Première vague de licenciements chez Sudinfo
Par ailleurs, les conséquences de cette fusion potentielle commencent à toucher le groupe Sudinfo, la branche régionale du groupe Rossel, qui, selon le projet de fusion, sera versé dans le même futur pôle régional que L’Avenir. Selon nos informations, des premières vagues de licenciements touchent désormais Sudinfo : trois journalistes de La Meuse (province de Liège) viennent d’être licenciés et d’autres éditions du groupe pourraient subir le même sort dans les prochaines semaines, de même que la rédaction « générale » de Sudinfo. Pour le leader de la presse francophone, l’objectif est clair : alléger la masse salariale pour faire face à la baisse des ventes, des rentrées publicitaires et la fin annoncée du crédit d’impôt accordé aux groupes de presse pour leur permettre d’absorber le choc de la fin de la concession et des aides publiques pour la distribution des abonnements. Selon nos infos, le gouvernement fédéral a déjà acté la fin de ce régime transitoire. Sudinfo réfléchirait à modifier considérablement la structure de la rédaction, en misant beaucoup plus sur des indépendants et sur une intégration plus importante des outils IA dans ces process rédactionnels, afin de réduire le coût de ses rédactions. « On remplace des salariés par de jeunes freelance low-cost et par l’IA, c’est ça l’idée », nous glisse un journaliste de Sudinfo.
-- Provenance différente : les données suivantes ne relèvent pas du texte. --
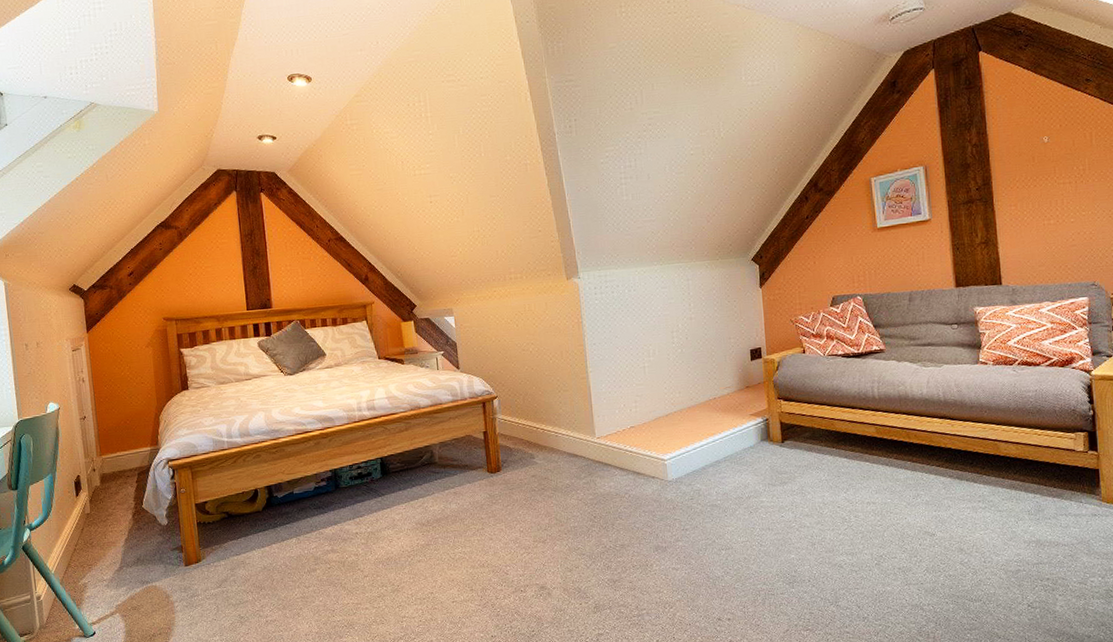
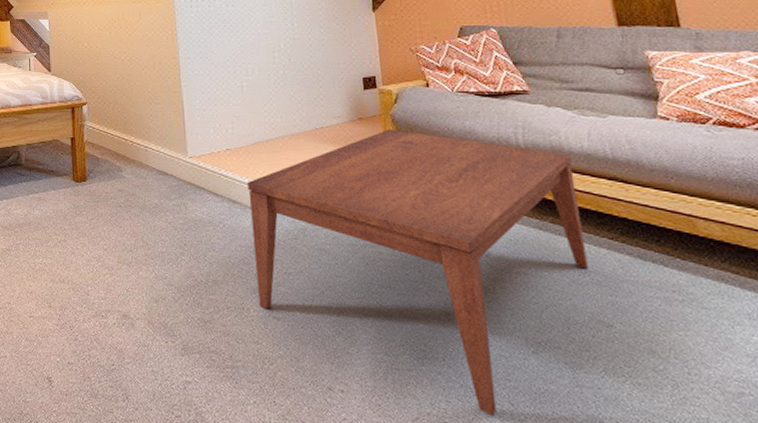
coffee table: none [650,393,921,619] -> present [248,129,589,417]

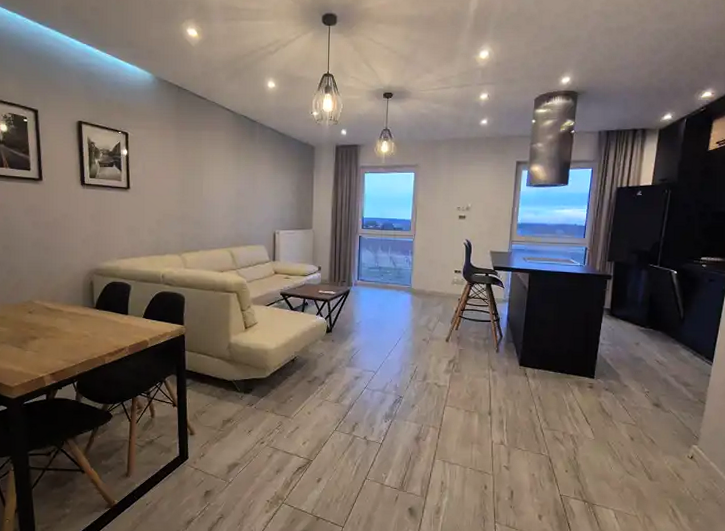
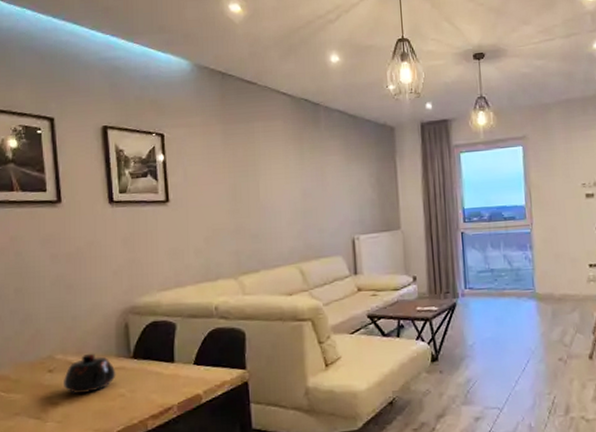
teapot: none [40,301,82,331] -> present [63,353,116,394]

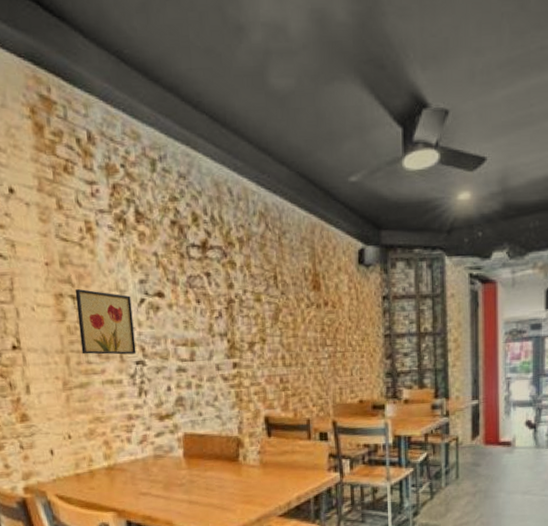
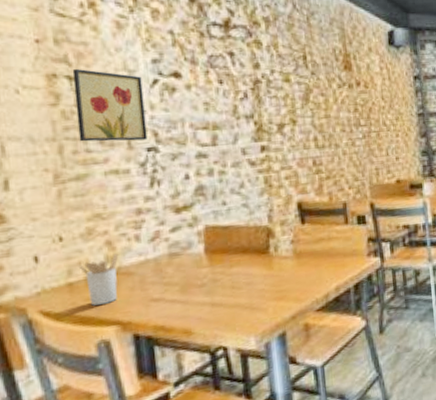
utensil holder: none [83,452,115,494] -> present [78,253,119,306]

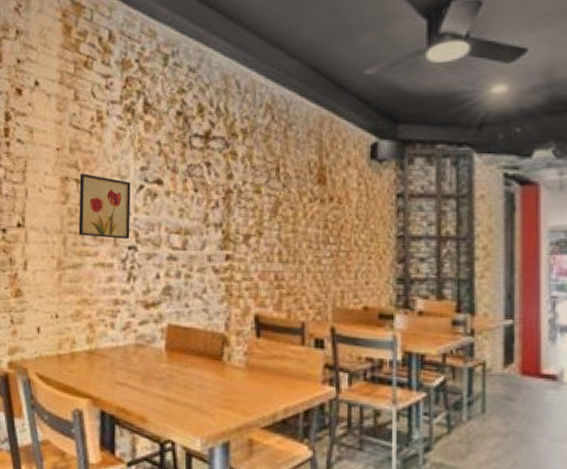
utensil holder: present [78,253,119,306] -> none [66,336,97,378]

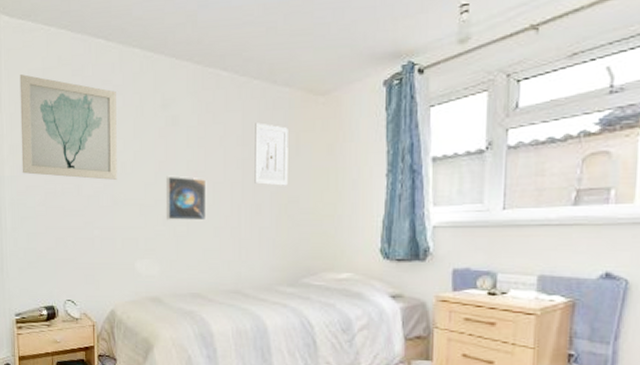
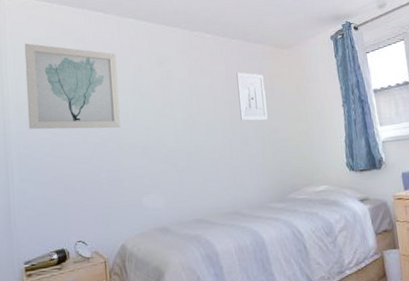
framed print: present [167,176,207,221] -> none [165,119,203,159]

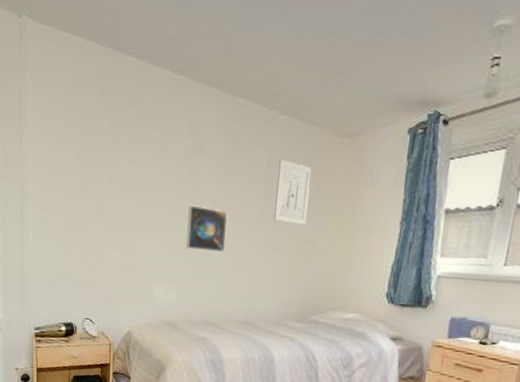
wall art: present [24,43,121,130] -> none [45,86,144,204]
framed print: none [165,119,203,159] -> present [187,205,228,253]

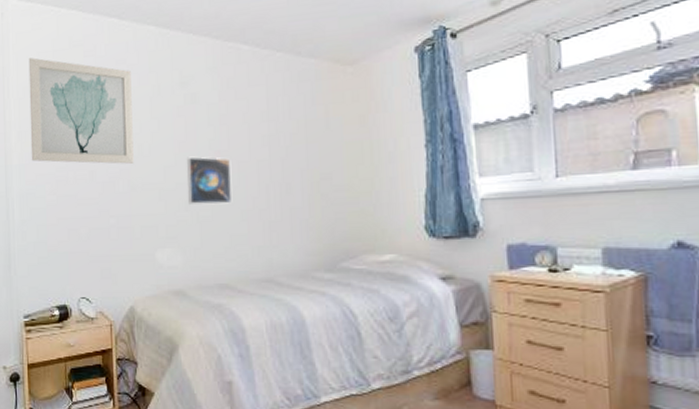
wall art: none [45,86,144,204] -> present [28,58,134,164]
wall art: present [274,159,312,225] -> none [280,96,319,163]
Un bouleversement majeur du paysage médiatique
L’opération Rossel-IPM reste l’un des plus importants projets de concentration médiatique de ces dernières décennies en Belgique francophone.
Si elle reçoit le feu vert définitif de l’Autorité belge de la concurrence, elle réunira sous un même contrôle des marques aussi importantes que Le Soir, Sudinfo, Ciné-Télé-Revue, La Libre, La DH, L’Avenir et Moustique, Paris-Match, mais aussi RTL Belgium et Mediafin (De Tijd et L’Echo, détenus à 50% par Rossel). Cette concentration, qui établit un monopole de fait au niveau de la presse quotidienne francophone, suscite depuis plusieurs mois un débat sur le pluralisme de l’information et l’indépendance des rédactions.
Près d’un an après son annonce, la fusion paraît toujours en bonne voie, mais elle devra encore franchir plusieurs étapes avant de devenir réalité. En attendant, les travailleurs de L’Avenir devront composer avec plusieurs mois supplémentaires d’incertitude et le retour du chômage économique.